— Work to complete —
Extend the discussion of how mathematicians resist new foundational languages, starting right after its final sentence.

— Text section —
In Section 5 we see an excerpt of a letter from Cartan to Weyl discussing the complete reducibility problem for semisimple Lie groups.
The advantage of his approach, Cartan explained in a letter to Weyl, was that complete reducibility could be proved "without being obligated to devote oneself to studies of analysis situs, which are always delicate". However, as Borel has pointed out, Cartan's proof takes for granted results which seem to require the sort of topological reasoning he wished to avoid. In his reply to Cartan's letter, Weyl defended his use of topology explaining that the "consideration of Analysis situs is very simple and applies to all semisimple groups without distinguishing cases. This approach lies closer to my whole way of thinking than your more algebraic method, which at the moment I only half understand".
Cartan was later convinced of the necessity of point-set topology and used it heavily in his arguments.
Thanks for your comments, @Evan Washington and @Patrick Nicodemus! I guess we can confirm that there's a tendency of people to oppose resistance to emerging mathematical theories playing a foundational role of some sort. I think the reason has already been pointed out more or less explicitly in this thread: by nature, giving foundations requires one to re-think pre-existing structures in a novel, often disorienting way, which in turn requires time and effort that people may not have or may not be willing to spend. Sometimes this resistance becomes dismissiveness or hostility.
We could think of it with a metaphor. Mathematicians are like people who build roads, bridges, etc. To do that of course they need tools, so these people are are also tool-builders to some extent, but road-building is what's considered the ultimate goal. With time, construction becomes harder and harder and radically new tools are needed, to the point that some of these people (the foundationally-inclined ones) start devoting most (or all) of their time to tool-building rather than road and bridge construction. In some cases, the merits of tool-builders are readily understood by the road-builders, because they see that the new tools enable constructions hitherto considered impossible.
However, in many cases, road-builders are reluctant to welcome new tools: they don't trust them, they don't understand how to operate them and don't feel like it's worth spending time learning how to, especially when the value of these tools is questionable, maybe because they do not clearly allow to build roads in new places, so far they're only known to build better/safer roads in old places, etc. Since the underlying culture still considers the expansion of the road network to have priority over everything else, there will always be road-builders who will think that tool-building is just a secondary activity and that, after all, it is them who do the real work. "It's just a tool, I already have mine and that's how I'll keep building my roads!". But the reasonable road-builders will always understand that tool-building is fundamental to their endeavor and, eventually, the new tools will show their worth (if they have one), it's just a matter of time!
One further addition to this collective historical inquiry into mathematical languages. The "revolution" of algebraic geometry that happened in the 1950s and 60s was grounded on two (at the time) new theories that people explicitly referred to as "languages": the language of schemes and functorial language. The latter, as we learned here on Zulip, is just an ancient name for category theory, and we all know how disorienting it may feel to newcomers. My impression is that the former is also pretty radical with respect to the tradition: the idea that every commutative ring is the coordinate ring of some "affine variety", the emphasis on morphisms rather than objects, etc. must all have felt a bit disorienting to well-established algebraic geometers. And yet, my understanding is that the language of schemes met very little resistance: within a decade or so, there was no question that that's how one should do algebraic geometry.

— Extracted records —
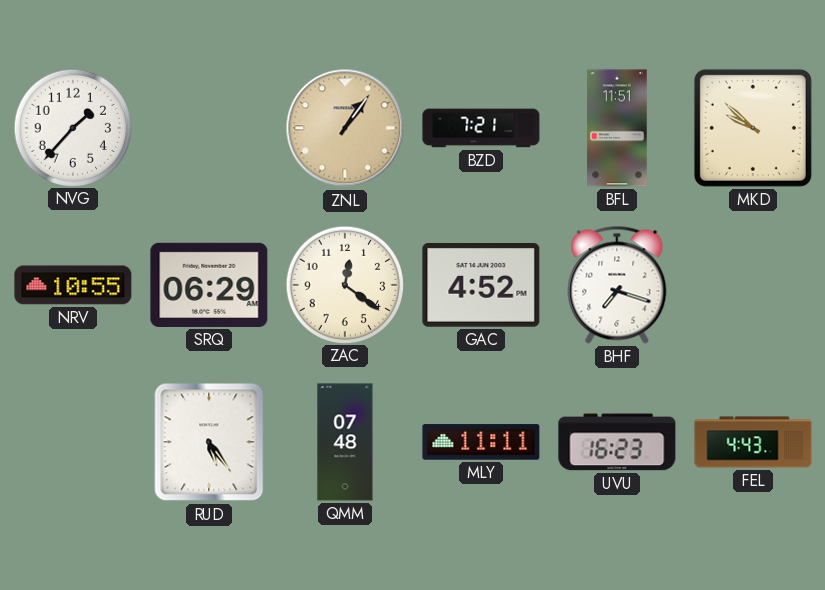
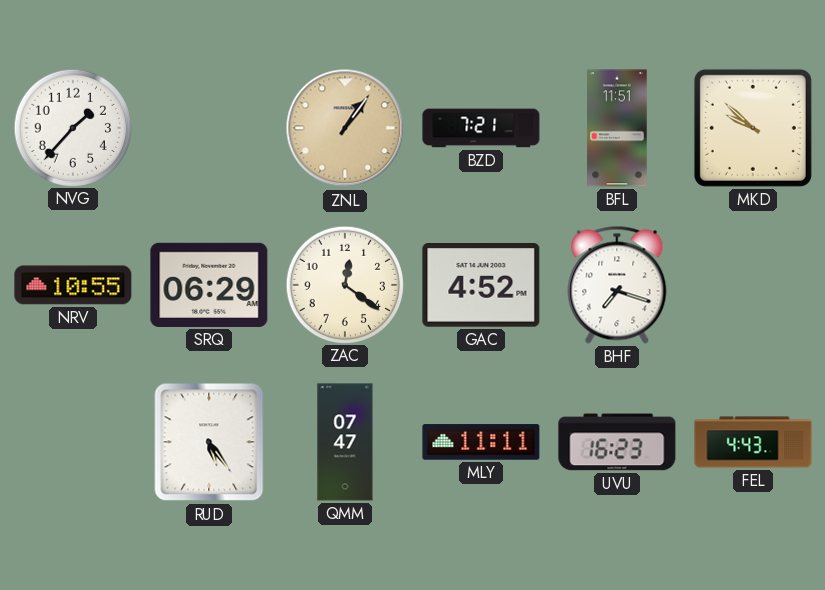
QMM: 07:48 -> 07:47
==
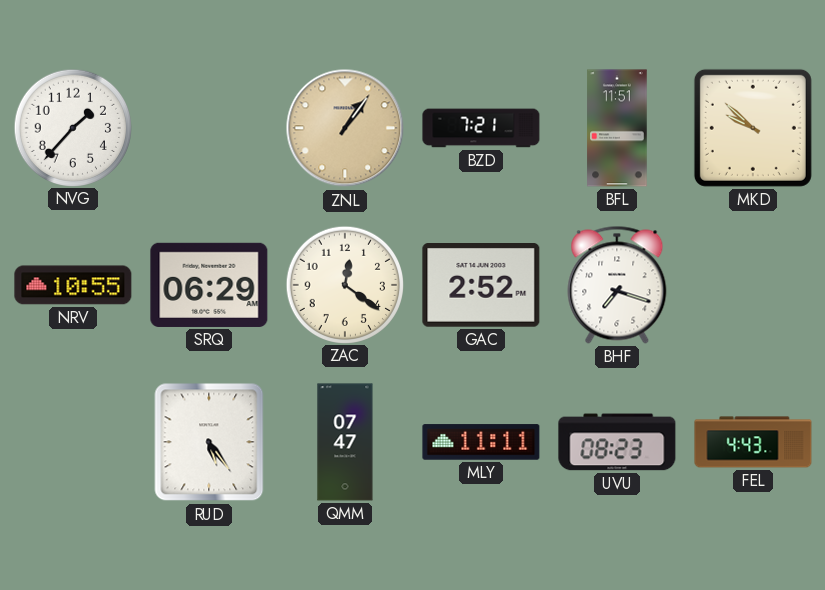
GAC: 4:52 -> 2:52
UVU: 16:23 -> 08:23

— Reply to the task —
I think that category theory too came to be quickly and universally accepted as an indispensable tool by algebraic geometers. However, this did not prevent algebraic geometers like Miles Reid to claim that, when developed for its own sake (therefore as a general tool for mathematical thinking), category theory was "surely one of the most sterile of all intellectual pursuits". I also heard a "giant" like Serre explicitly say in an interview that he "did not like category theory". And I'm sure the list could be made longer.
So it seems that the "sin" of category theory has been, unlike scheme theory, to aspire to give foundations to more than just algebraic geometry (or algebraic topology, or one field in particular). As long as the tools build the roads that people want to build, they're great, they make them win Fields medals and everyone's happy. But if the tools are developed for a different purpose, in this case, not necessarily to build roads but to change the very way one thinks of road-building, then all of a sudden they are "just tools"... :upside_down:
That's the point I was trying to make; I reject the premise that they are "just" tools, they are totipotent tools, which is a remarkable property for a tool. Anyway, it took me a while to find this, but the words of Rota apply here:
G.-C. Rota writes in `Indiscrete thoughts' (1997):
"What can you prove with exterior algebra that you cannot prove without it?" Whenever you hear this question raised about some new piece of mathematics, be assured that you are likely to be in the presence of something important. In my time, I have heard it repeated for random variables, Laurent Schwartz' theory of distributions, ideles and Grothendieck's schemes, to mention only a few. A proper retort might be: "You are right. There is nothing in yesterday's mathematics that could not also be proved without it. Exterior algebra is not meant to prove old facts, it is meant to disclose a new world. Disclosing new worlds is as worthwhile a mathematical enterprise as proving old conjectures. "
Imho 'tool' comes before 'language'. I'm a strong believer of the Everettian hypothesis that language itself arises as a tool to solve problems.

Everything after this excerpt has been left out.